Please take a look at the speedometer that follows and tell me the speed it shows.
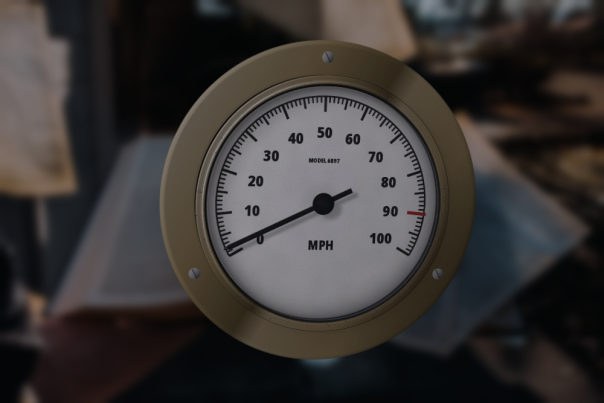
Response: 2 mph
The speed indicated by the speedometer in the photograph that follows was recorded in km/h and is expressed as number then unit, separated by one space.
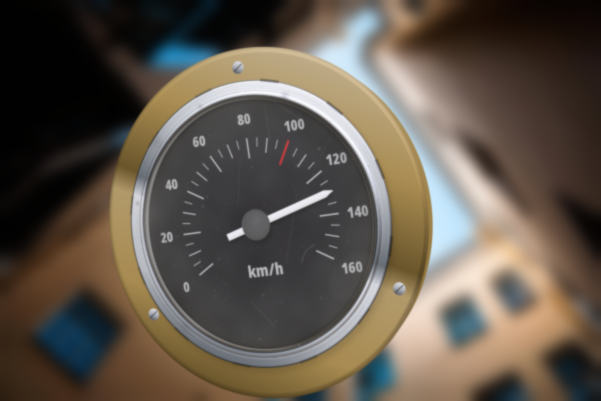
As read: 130 km/h
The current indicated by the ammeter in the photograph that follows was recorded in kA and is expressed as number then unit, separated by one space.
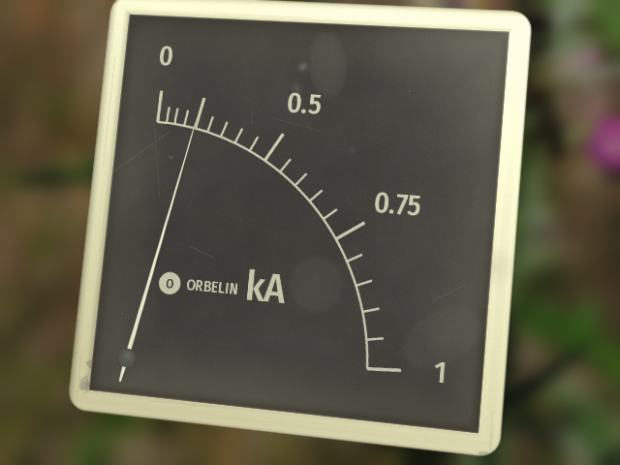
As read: 0.25 kA
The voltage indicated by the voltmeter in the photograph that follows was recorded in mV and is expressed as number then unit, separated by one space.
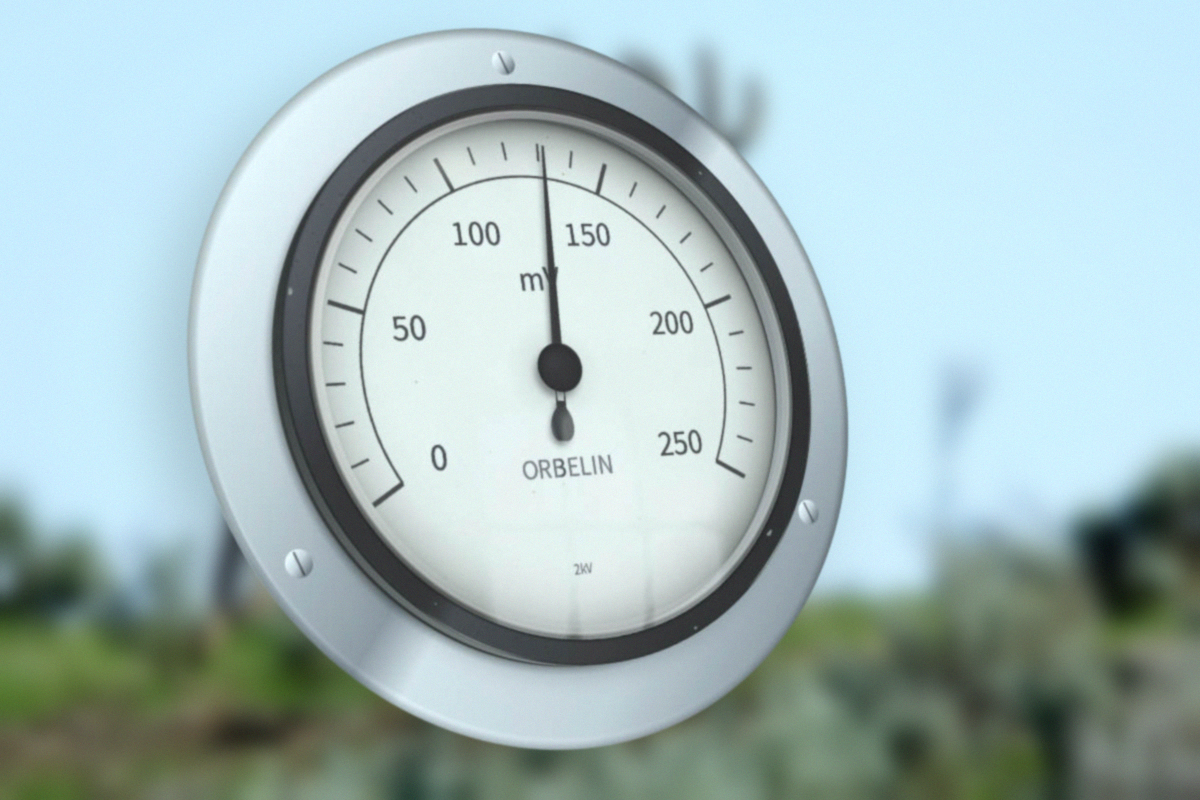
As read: 130 mV
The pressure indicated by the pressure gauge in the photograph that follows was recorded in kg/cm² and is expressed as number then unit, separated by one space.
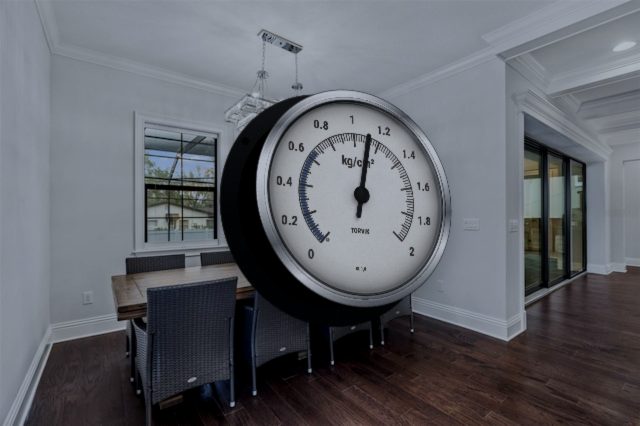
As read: 1.1 kg/cm²
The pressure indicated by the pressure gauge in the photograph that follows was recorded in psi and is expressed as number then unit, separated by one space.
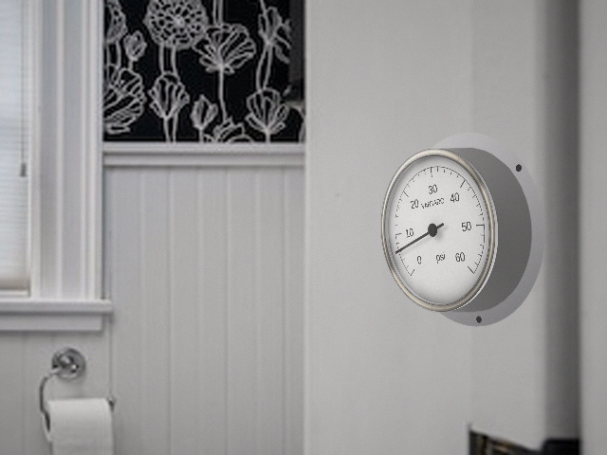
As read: 6 psi
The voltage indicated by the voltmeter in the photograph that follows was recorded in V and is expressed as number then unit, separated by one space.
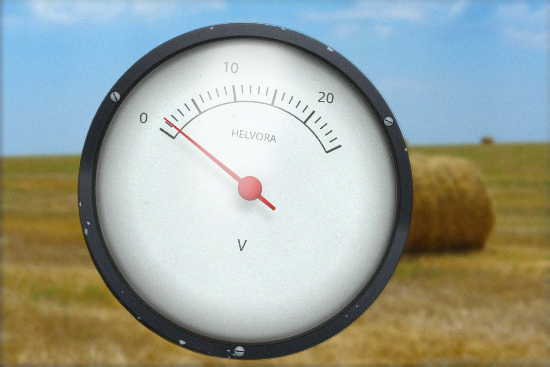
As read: 1 V
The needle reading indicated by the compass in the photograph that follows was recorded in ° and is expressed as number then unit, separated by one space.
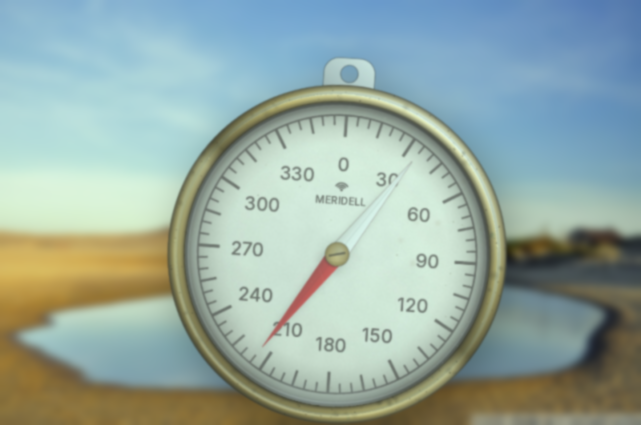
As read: 215 °
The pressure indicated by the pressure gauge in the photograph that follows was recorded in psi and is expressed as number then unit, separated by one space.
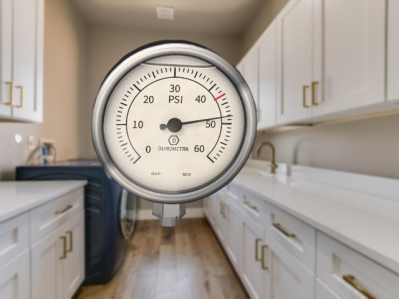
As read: 48 psi
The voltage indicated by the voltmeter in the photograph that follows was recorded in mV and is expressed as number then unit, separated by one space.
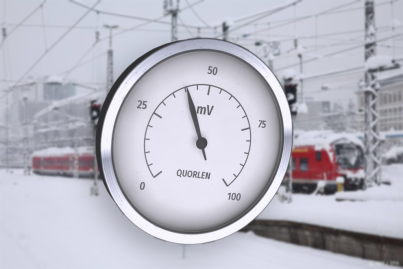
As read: 40 mV
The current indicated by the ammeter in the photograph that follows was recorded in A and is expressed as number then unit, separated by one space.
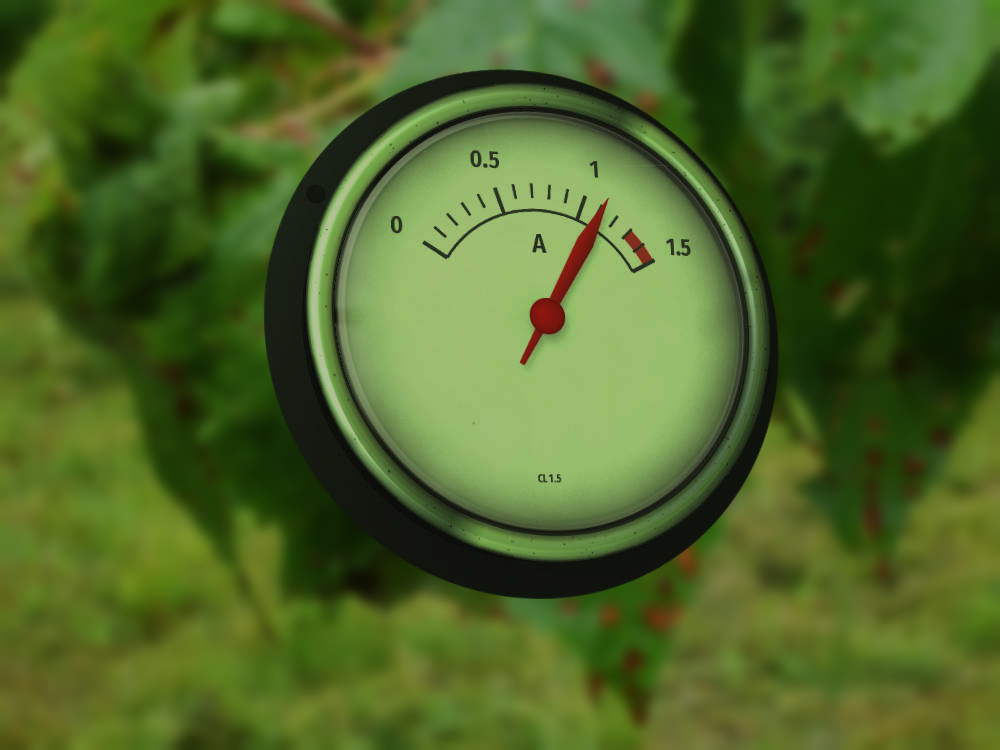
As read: 1.1 A
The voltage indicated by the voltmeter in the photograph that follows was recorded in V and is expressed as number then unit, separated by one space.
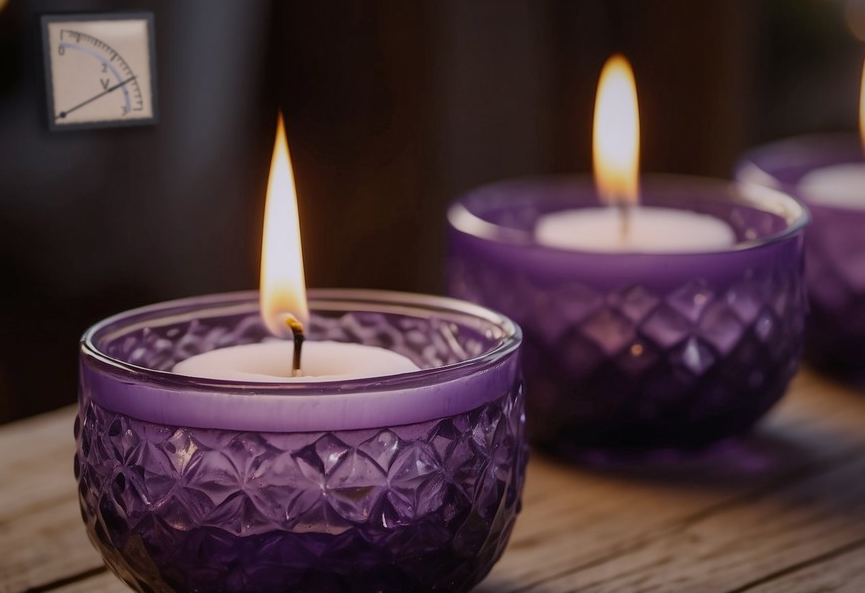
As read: 2.5 V
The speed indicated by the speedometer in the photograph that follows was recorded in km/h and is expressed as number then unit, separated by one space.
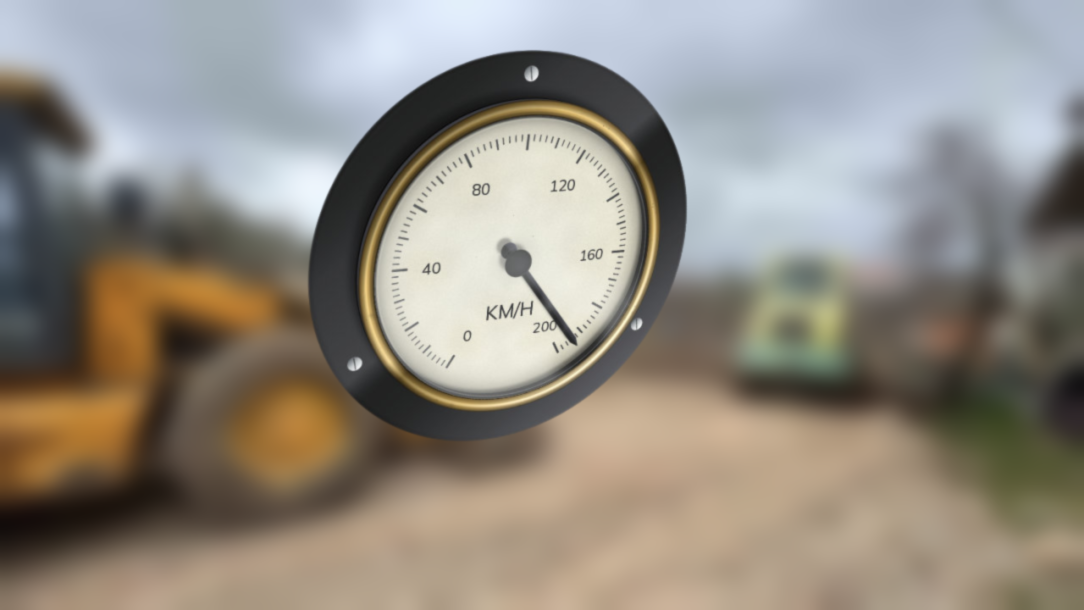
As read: 194 km/h
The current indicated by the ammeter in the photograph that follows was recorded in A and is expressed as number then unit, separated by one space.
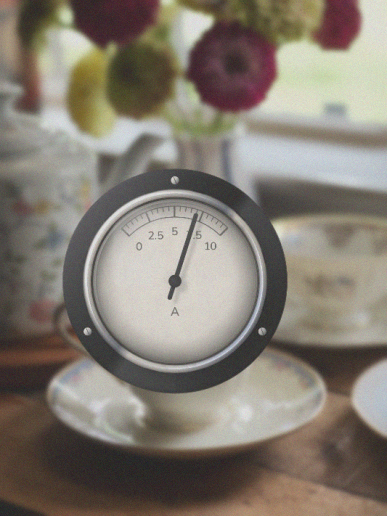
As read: 7 A
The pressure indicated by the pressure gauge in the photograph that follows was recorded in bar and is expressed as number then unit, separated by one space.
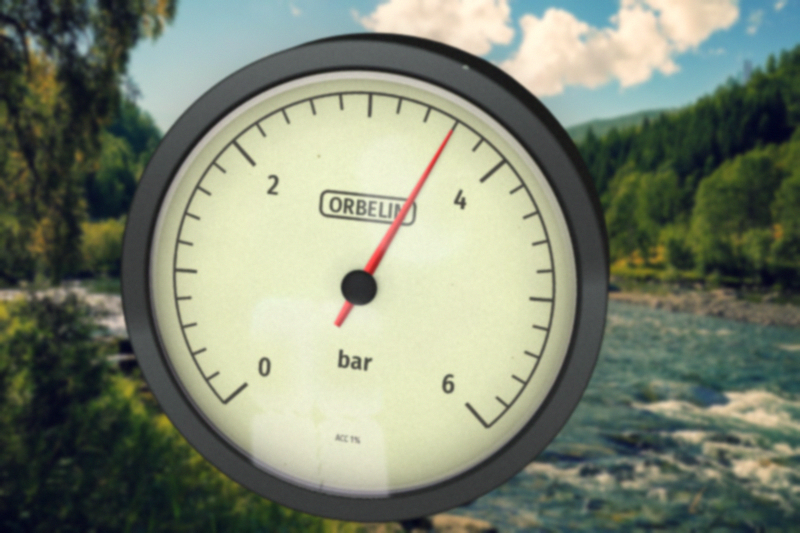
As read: 3.6 bar
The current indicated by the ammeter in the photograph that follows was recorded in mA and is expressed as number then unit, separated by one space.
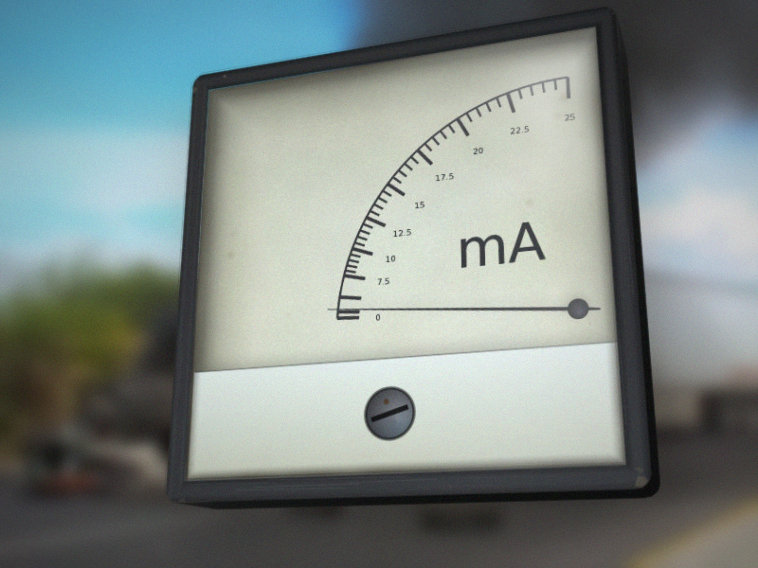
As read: 2.5 mA
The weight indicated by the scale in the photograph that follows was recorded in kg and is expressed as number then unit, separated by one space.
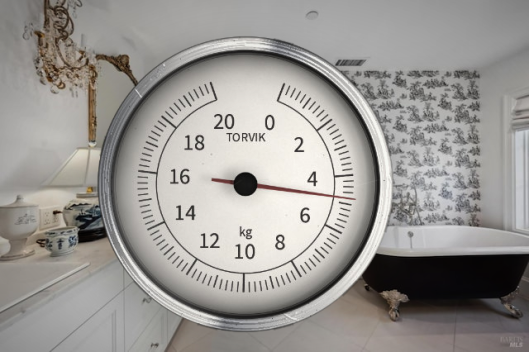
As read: 4.8 kg
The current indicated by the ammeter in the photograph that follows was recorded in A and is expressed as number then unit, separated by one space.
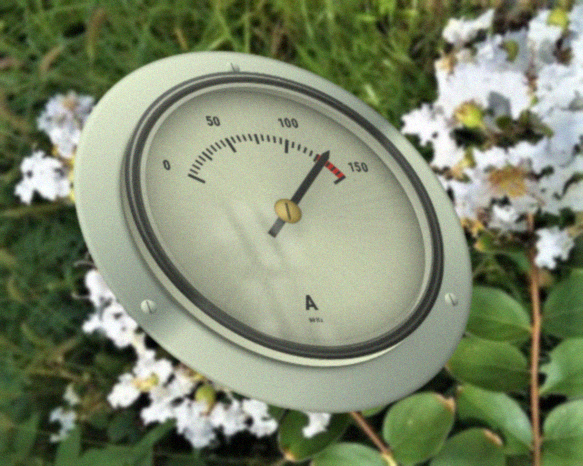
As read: 130 A
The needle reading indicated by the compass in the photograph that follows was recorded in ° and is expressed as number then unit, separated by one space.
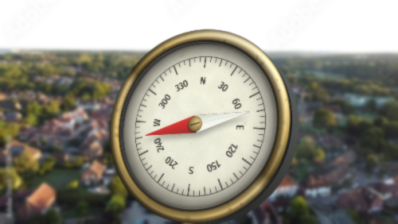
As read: 255 °
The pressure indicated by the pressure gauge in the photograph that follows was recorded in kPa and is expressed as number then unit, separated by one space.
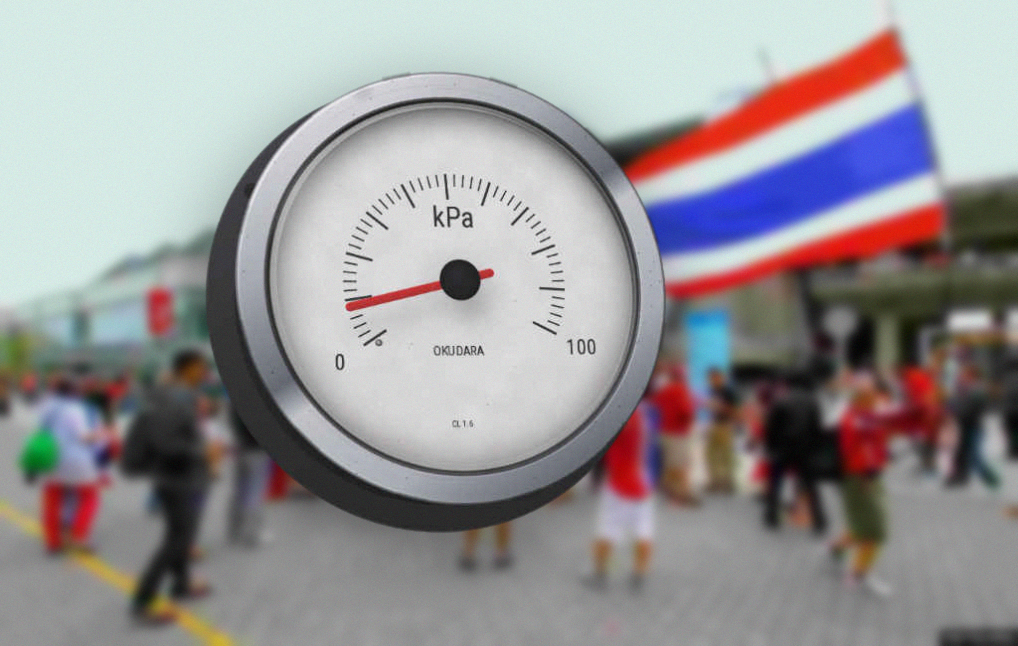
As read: 8 kPa
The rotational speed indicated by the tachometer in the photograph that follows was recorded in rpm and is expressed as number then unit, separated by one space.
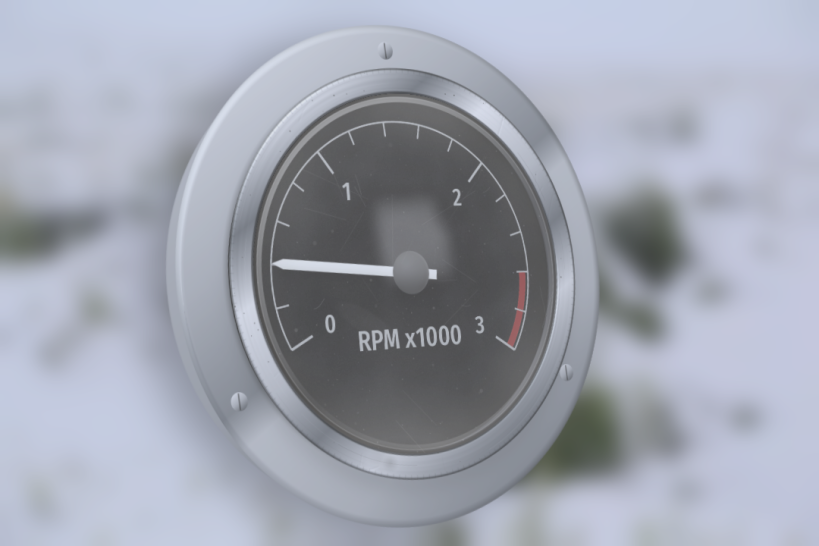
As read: 400 rpm
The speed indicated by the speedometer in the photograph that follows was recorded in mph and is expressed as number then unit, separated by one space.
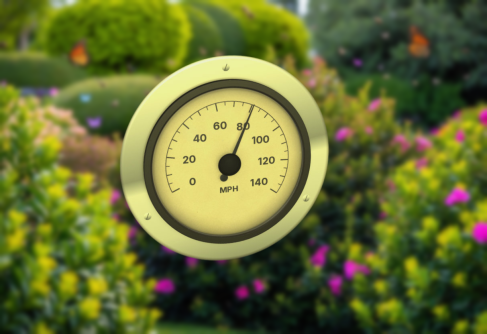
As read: 80 mph
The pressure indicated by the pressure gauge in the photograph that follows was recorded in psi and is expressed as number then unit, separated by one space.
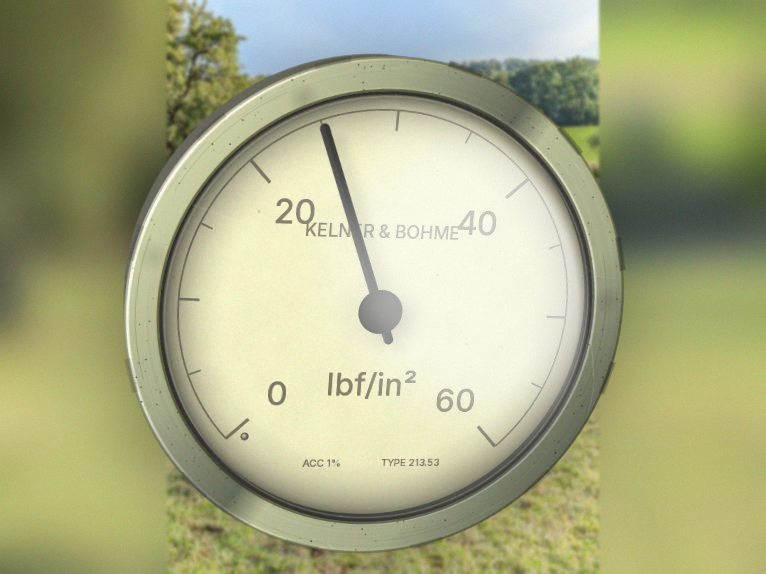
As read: 25 psi
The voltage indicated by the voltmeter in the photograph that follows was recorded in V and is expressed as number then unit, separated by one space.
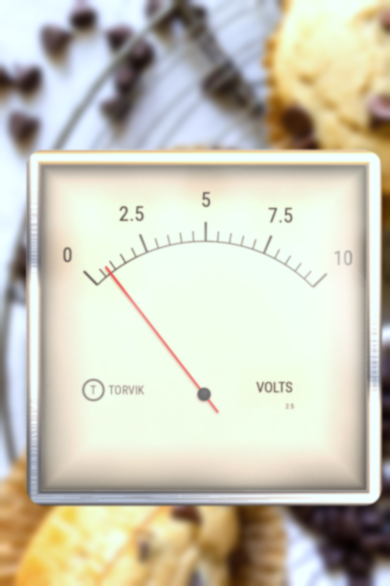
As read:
§
YOUR OBJECTIVE: Recast every line of the records above as a numbered list, skipping any blank lines and omitting the pictures.

ANSWER:
1. Please take a look at the speedometer that follows and tell me the speed it shows.
2. Response: 2 mph
3. The speed indicated by the speedometer in the photograph that follows was recorded in km/h and is expressed as number then unit, separated by one space.
4. As read: 130 km/h
5. The current indicated by the ammeter in the photograph that follows was recorded in kA and is expressed as number then unit, separated by one space.
6. As read: 0.25 kA
7. The voltage indicated by the voltmeter in the photograph that follows was recorded in mV and is expressed as number then unit, separated by one space.
8. As read: 130 mV
9. The pressure indicated by the pressure gauge in the photograph that follows was recorded in kg/cm² and is expressed as number then unit, separated by one space.
10. As read: 1.1 kg/cm²
11. The pressure indicated by the pressure gauge in the photograph that follows was recorded in psi and is expressed as number then unit, separated by one space.
12. As read: 6 psi
13. The voltage indicated by the voltmeter in the photograph that follows was recorded in V and is expressed as number then unit, separated by one space.
14. As read: 1 V
15. The needle reading indicated by the compass in the photograph that follows was recorded in ° and is expressed as number then unit, separated by one space.
16. As read: 215 °
17. The pressure indicated by the pressure gauge in the photograph that follows was recorded in psi and is expressed as number then unit, separated by one space.
18. As read: 48 psi
19. The voltage indicated by the voltmeter in the photograph that follows was recorded in mV and is expressed as number then unit, separated by one space.
20. As read: 40 mV
21. The current indicated by the ammeter in the photograph that follows was recorded in A and is expressed as number then unit, separated by one space.
22. As read: 1.1 A
23. The voltage indicated by the voltmeter in the photograph that follows was recorded in V and is expressed as number then unit, separated by one space.
24. As read: 2.5 V
25. The speed indicated by the speedometer in the photograph that follows was recorded in km/h and is expressed as number then unit, separated by one space.
26. As read: 194 km/h
27. The current indicated by the ammeter in the photograph that follows was recorded in A and is expressed as number then unit, separated by one space.
28. As read: 7 A
29. The pressure indicated by the pressure gauge in the photograph that follows was recorded in bar and is expressed as number then unit, separated by one space.
30. As read: 3.6 bar
31. The current indicated by the ammeter in the photograph that follows was recorded in mA and is expressed as number then unit, separated by one space.
32. As read: 2.5 mA
33. The weight indicated by the scale in the photograph that follows was recorded in kg and is expressed as number then unit, separated by one space.
34. As read: 4.8 kg
35. The current indicated by the ammeter in the photograph that follows was recorded in A and is expressed as number then unit, separated by one space.
36. As read: 130 A
37. The needle reading indicated by the compass in the photograph that follows was recorded in ° and is expressed as number then unit, separated by one space.
38. As read: 255 °
39. The pressure indicated by the pressure gauge in the photograph that follows was recorded in kPa and is expressed as number then unit, separated by one space.
40. As read: 8 kPa
41. The rotational speed indicated by the tachometer in the photograph that follows was recorded in rpm and is expressed as number then unit, separated by one space.
42. As read: 400 rpm
43. The speed indicated by the speedometer in the photograph that follows was recorded in mph and is expressed as number then unit, separated by one space.
44. As read: 80 mph
45. The pressure indicated by the pressure gauge in the photograph that follows was recorded in psi and is expressed as number then unit, separated by one space.
46. As read: 25 psi
47. The voltage indicated by the voltmeter in the photograph that follows was recorded in V and is expressed as number then unit, separated by one space.
48. As read:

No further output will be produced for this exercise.